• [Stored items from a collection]
☆ ☆ ☆ ☆ ☆

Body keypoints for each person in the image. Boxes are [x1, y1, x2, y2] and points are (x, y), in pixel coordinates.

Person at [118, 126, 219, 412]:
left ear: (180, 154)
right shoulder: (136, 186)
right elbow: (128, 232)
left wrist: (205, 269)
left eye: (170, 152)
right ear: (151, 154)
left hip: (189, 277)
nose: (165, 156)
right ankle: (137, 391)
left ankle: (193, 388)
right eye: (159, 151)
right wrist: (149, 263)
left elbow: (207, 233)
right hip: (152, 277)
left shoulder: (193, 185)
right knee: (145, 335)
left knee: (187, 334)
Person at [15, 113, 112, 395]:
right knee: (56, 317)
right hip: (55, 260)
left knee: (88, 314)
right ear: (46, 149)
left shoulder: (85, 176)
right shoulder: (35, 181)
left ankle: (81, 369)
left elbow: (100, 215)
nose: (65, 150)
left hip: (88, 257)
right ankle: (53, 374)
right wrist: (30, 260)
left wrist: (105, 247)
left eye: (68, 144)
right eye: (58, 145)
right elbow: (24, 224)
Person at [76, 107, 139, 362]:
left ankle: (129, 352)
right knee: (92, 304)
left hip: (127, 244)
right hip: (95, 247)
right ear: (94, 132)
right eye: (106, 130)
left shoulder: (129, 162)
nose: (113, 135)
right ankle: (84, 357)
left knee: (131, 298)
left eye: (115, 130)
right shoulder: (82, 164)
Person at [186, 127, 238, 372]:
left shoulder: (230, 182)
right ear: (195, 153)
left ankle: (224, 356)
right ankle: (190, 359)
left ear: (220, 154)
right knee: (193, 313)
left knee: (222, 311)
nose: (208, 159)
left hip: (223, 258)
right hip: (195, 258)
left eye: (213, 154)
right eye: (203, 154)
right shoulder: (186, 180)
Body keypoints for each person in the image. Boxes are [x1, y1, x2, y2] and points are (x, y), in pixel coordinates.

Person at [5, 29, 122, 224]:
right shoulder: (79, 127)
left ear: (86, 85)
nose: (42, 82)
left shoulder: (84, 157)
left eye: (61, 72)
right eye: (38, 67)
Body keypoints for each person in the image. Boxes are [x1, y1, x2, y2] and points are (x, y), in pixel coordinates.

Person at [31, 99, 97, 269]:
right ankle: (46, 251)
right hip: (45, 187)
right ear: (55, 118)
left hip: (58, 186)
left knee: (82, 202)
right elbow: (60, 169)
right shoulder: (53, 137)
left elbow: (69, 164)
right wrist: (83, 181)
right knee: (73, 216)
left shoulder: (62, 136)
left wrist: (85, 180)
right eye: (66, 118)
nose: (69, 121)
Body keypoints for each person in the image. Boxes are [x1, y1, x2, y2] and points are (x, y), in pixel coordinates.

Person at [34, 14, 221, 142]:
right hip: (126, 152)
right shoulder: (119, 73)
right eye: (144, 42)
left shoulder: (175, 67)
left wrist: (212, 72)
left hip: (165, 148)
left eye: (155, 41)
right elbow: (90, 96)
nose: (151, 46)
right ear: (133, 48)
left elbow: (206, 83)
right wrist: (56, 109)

☆ ☆ ☆ ☆ ☆

Going line by line through the entries above, count each line that has the word "knee", then state the count alone.

10